Albertson’s Masa internship ended just as Operation Protective Edge, the 2014 Gaza war, began. She returned to Sacramento, but her mind was focused on both the events that were taking place and her friends who were serving in the IDF. Due to the 10-hour time difference between Israel and California, she would stay up all night watching the news, to keep up with events, and sleep during the day.

She decided to make aliya and arrived in Israel on January 7, 2015. Heeding the advice of her aliya counselor, she attended Ulpan Etzion, where she learned the basics of Hebrew language and fell in love with Jerusalem.

Hired by Masa in October 2015, Albertson oversaw marketing content for social media, email campaigns, blogs, photography, videos and other content for marketing purposes. She is now a marketing associate for Jerusalem U, which creates and distributes innovative feature films and film-based educational programs with the goal of making young Jews feel proud to be Jewish and emotionally connected to Israel.

The chronology of the events described above is rather straightforward and prosaic.

Girl goes on Birthright, decides she wants to spend the rest of her life in Israel, returns with Masa, flies home in tears, and triumphantly makes aliya six months later.

Except this story has a twist to it – Albertson is not Jewish, according to both Orthodox Jewish law and the law of the state.

How does this affect her daily life? With her gift for understatement, she says, “It’s a little bit difficult.”

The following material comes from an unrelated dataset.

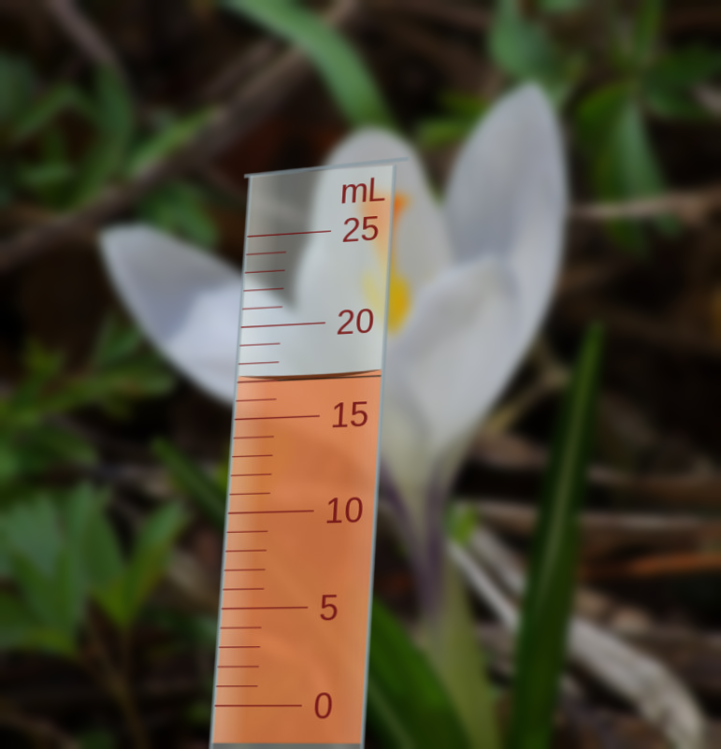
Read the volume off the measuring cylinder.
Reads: 17 mL
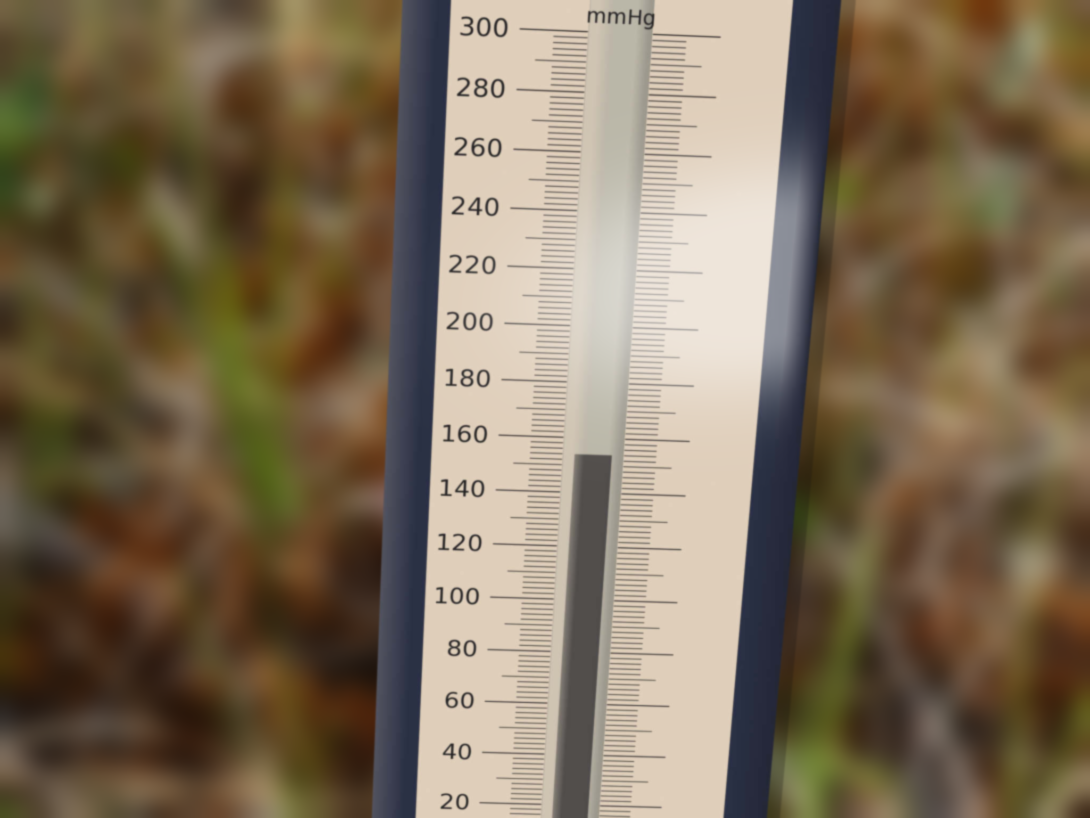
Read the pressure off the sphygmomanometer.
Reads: 154 mmHg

She continues, “When you make aliya, you go to the office, and they process you and enter your aliya details. Then they asked ‘What is your religion?’ I looked at the woman, and I said, ‘You tell me.’ She said, ‘I’m sorry, but you know I can’t write Jewish.’ I said, ‘I know you can’t.’ The woman asked me, ‘So what do you want me to put? I can leave it blank.’ I said, ‘Good, leave it blank.’ So, they left it blank.” That, she says, was the first concrete moment when she sensed the difficulty.

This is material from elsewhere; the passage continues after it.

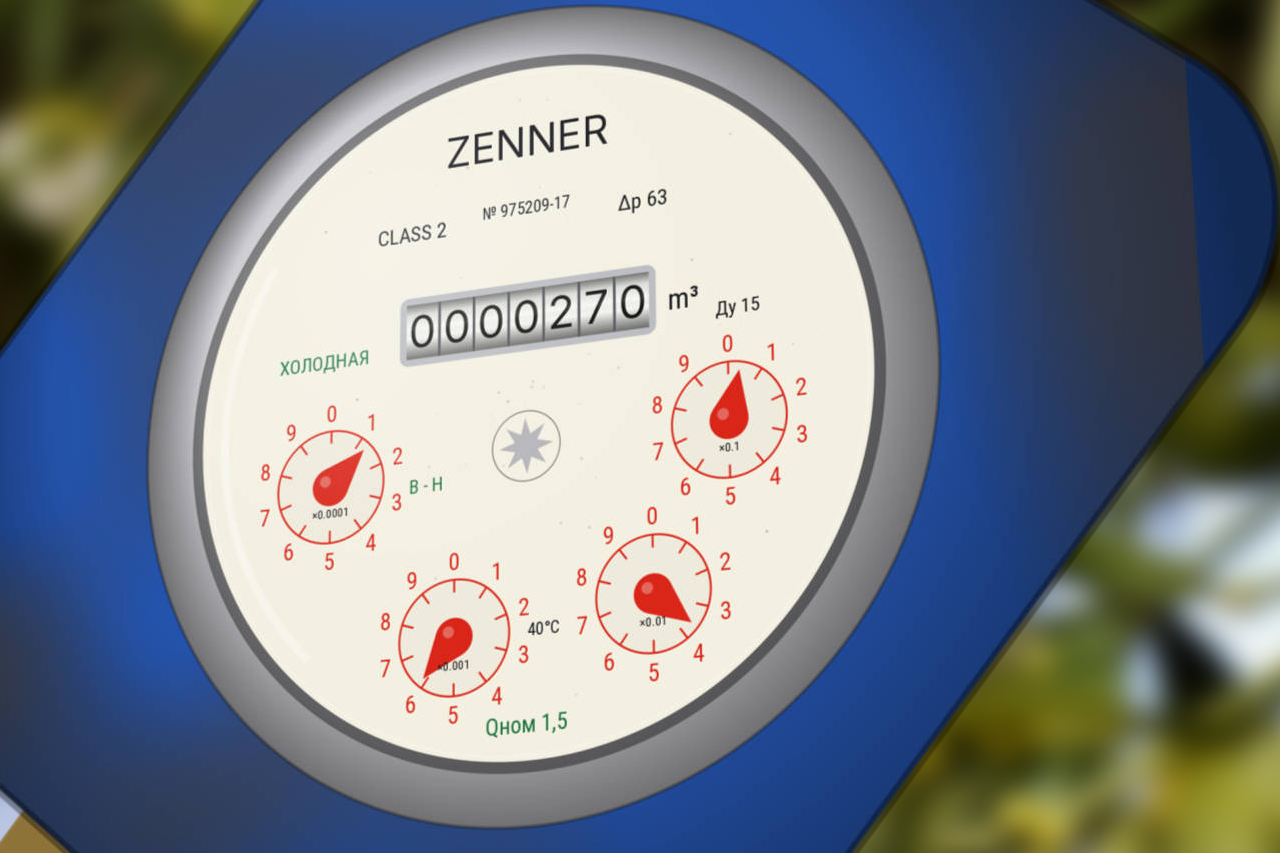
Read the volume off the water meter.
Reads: 270.0361 m³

Albertson feels the pain of not fully belonging, but is determined to remain.

“I serve the Jewish people every day. I have chosen to dedicate my professional life to the Jewish people, and yet because some religious authority decides that this is not acceptable...” She continues. “Lucky for Israel, I am much more passionate and stubborn, and I am not going to let that keep me from moving to Israel.”

She admits that her religious status makes it hard to establish relationships, because some boys will not want to go out with her for that reason. She has considered the possibility of conversion, but hesitates to do so, because of the difficulties that she feels are presented by the rabbinate and the “awful stories,” as she puts it, that she has heard.

Albertson recognizes the paradox of her life. A passionate Israel advocate who loves her country, she struggles to be accepted, due to her family origins.

“Israel,” she says, “is a giant collection of paradoxical ideas. It’s old and it’s new.

Israelis are the nicest and the rudest at the same time. Everything is super-Jewish yet secular. It’s a bunch of extremes – that’s the manifestation of my life here, and I wouldn’t have it any other way.”